Господин военлёт (Дроздов) - страница 4

– Странно… – бормочет, пряча молоточек. – Сердце здоровое, дыхание чистое, рефлексы в норме. Помните, что с вами произошло?

– Нет.

– Разорвался тяжелый снаряд, совсем рядом. Вас отбросило на несколько сажен. Вас сочли убитым и приготовили к погребению вместе с остальными… Батюшка читал заупокойную, как вы шевельнулись… Когда вас доставили в госпиталь, я счел дело безнадежным. А вы здоровы! Прямо чудесное исцеление!

Не в первый раз…

– Ах, да, память… – спохватывается он. – Полная амнезия. Это пройдет.

– Как меня зовут, доктор? Не подскажете?

– Охотно. Красовский Павел Ксаверьевич, прапорщик Ширванского пехотного полка. (С отчеством мне, разумеется, «повезло» да и в чинах мы небольших.) – Розенфельд вопросительно смотрит на меня, я вновь качаю головой. – Вы сын промышленника и потомственного почетного гражданина Красовского Ксаверия Людвиговича. (Еще лучше!) Учились в Лондоне коммерции, но с началом войны вернулись в Россию и поступили вольноопределяющимся в школу прапорщиков в Петергофе. Оттуда в марте сего года выпущены в Ширванский полк.

– Вы много обо мне знаете!

– Неудивительно. Мы родственники.

Этого не хватало! С носатым и обрезанным?…

– В самом деле?

Розенфельд кивает:

– Моя покойная жена приходилась кузиной Надежде Андреевне, вашей… – он умолкает и встает. – Это не важно. Поправляйтесь!

– Могу я попросить?

– Что?

– Зеркало!

Розенфельд смотрит на дочь. Оленька достает из-под передника маленькое зеркало, подносит. На меня смотрит худое, слегка скуластое лицо мужчины лет двадцати пяти. Высокий лоб, глубоко посаженные глаза, прямой нос, тонкие губы… Не красавец, но сгодится. На подбородке и щеках густая щетина. Трогаю рукой.

– Пришлю санитара, он побреет! – говорит Розенфельд.

Ольга прячет зеркало.

– Благодарю, кузина!

Оленька возмущенно фыркает. Розенфельд смеется и направляется к двери.

– Матвей Григорьевич!

– Да? – он останавливается.

– Можно мне одежду? Не привык разгуливать в кальсонах.

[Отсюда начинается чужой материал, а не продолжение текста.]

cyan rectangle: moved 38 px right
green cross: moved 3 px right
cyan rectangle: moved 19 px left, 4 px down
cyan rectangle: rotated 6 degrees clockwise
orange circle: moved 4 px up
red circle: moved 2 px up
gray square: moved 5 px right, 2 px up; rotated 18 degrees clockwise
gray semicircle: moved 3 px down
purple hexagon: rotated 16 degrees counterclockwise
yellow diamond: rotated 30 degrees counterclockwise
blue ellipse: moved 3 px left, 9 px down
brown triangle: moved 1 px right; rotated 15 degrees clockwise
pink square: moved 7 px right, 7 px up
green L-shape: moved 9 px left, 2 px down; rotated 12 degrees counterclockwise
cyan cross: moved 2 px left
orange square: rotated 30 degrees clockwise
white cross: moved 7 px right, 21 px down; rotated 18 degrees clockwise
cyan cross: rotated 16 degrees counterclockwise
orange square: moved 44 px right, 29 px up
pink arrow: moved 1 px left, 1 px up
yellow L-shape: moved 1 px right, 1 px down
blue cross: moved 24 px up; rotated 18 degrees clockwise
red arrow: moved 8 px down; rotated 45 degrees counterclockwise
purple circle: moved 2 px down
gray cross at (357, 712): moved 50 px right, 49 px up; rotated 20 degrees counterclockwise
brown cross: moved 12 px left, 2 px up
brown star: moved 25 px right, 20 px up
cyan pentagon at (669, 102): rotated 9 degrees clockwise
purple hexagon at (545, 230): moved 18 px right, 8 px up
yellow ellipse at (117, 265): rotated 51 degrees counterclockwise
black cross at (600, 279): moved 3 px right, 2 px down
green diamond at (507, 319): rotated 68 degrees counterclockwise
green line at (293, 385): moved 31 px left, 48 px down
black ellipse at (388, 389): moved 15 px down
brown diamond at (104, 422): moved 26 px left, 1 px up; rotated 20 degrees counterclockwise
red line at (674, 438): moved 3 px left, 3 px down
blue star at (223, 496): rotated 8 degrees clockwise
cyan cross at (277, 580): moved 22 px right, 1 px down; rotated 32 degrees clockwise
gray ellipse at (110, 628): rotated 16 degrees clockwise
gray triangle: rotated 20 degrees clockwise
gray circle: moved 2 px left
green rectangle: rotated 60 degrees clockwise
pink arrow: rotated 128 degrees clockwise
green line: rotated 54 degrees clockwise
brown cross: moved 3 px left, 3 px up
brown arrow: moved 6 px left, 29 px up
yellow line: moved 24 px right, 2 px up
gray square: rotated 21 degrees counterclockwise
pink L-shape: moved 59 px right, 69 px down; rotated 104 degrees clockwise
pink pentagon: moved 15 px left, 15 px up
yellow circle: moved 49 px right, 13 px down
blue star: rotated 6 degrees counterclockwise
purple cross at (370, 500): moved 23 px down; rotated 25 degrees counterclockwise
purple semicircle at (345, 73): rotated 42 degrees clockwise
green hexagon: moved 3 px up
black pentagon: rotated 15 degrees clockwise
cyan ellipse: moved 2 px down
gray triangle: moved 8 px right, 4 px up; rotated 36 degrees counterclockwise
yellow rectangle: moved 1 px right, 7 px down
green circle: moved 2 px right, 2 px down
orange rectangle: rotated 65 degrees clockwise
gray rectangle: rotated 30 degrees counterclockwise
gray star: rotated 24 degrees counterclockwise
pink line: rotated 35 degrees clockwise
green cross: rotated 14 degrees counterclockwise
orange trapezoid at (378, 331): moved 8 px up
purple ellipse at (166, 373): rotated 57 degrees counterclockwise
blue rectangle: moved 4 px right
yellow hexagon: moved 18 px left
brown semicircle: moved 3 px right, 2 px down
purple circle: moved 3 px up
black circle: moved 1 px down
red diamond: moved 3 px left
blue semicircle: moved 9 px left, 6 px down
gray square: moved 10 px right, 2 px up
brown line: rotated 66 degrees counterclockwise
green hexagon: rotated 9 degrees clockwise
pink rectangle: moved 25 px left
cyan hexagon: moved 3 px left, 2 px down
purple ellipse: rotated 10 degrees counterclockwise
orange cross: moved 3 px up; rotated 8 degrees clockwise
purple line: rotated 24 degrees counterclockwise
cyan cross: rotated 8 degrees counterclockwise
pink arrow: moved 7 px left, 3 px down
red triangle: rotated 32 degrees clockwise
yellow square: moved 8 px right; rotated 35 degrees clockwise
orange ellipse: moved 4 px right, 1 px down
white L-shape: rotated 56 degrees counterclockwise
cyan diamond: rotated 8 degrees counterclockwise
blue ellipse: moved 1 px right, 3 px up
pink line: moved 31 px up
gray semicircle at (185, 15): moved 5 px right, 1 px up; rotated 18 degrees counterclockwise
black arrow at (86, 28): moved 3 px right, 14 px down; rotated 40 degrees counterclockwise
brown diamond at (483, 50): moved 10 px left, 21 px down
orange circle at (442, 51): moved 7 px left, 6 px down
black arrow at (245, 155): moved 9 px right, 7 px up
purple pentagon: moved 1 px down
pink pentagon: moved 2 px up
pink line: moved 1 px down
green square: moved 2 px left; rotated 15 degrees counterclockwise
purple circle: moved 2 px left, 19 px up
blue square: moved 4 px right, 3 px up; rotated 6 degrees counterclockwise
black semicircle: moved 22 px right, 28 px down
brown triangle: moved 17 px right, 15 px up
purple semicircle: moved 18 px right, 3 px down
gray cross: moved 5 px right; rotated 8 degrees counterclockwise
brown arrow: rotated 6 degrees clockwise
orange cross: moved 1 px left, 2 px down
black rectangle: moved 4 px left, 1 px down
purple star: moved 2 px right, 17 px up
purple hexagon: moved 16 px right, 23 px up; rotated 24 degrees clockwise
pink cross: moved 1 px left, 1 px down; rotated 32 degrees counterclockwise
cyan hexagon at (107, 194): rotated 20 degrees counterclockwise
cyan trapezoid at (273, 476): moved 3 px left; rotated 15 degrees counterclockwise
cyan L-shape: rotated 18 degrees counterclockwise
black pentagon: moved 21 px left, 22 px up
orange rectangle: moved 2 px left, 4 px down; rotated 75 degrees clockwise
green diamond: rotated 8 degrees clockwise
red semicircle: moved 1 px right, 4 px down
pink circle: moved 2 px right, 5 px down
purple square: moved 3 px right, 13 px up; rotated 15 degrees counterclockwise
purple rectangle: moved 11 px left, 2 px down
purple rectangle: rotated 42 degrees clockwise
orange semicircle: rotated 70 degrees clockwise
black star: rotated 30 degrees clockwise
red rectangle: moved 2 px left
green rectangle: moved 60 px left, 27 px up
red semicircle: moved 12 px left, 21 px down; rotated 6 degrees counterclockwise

– Вы о мундире? (Господи, конечно же, мундир!) Я распоряжусь. Да, совсем забыл! Мне телефонировали, справлялись о вашем здоровье. Сказал, что пришли в себя. Ждите гостей.

Розенфельды уходят, почти тотчас является солдат с тазиком и бритвенными принадлежностями. Мне намыливают лицо и начинают скоблить кожу опасной бритвой. Правили бритву давненько. Больно, но терплю. Солдат собирает остатки пены полотенцем, но не уходит.

– Вот, ваше благородие, теперь другое дело, – бормочет, переминаясь с ноги на ногу. – Прямо десяток лет скинули…

Подскочивший Рапота сует ему пару монет.

– Благодарствую, ваше благородие! – солдат исчезает.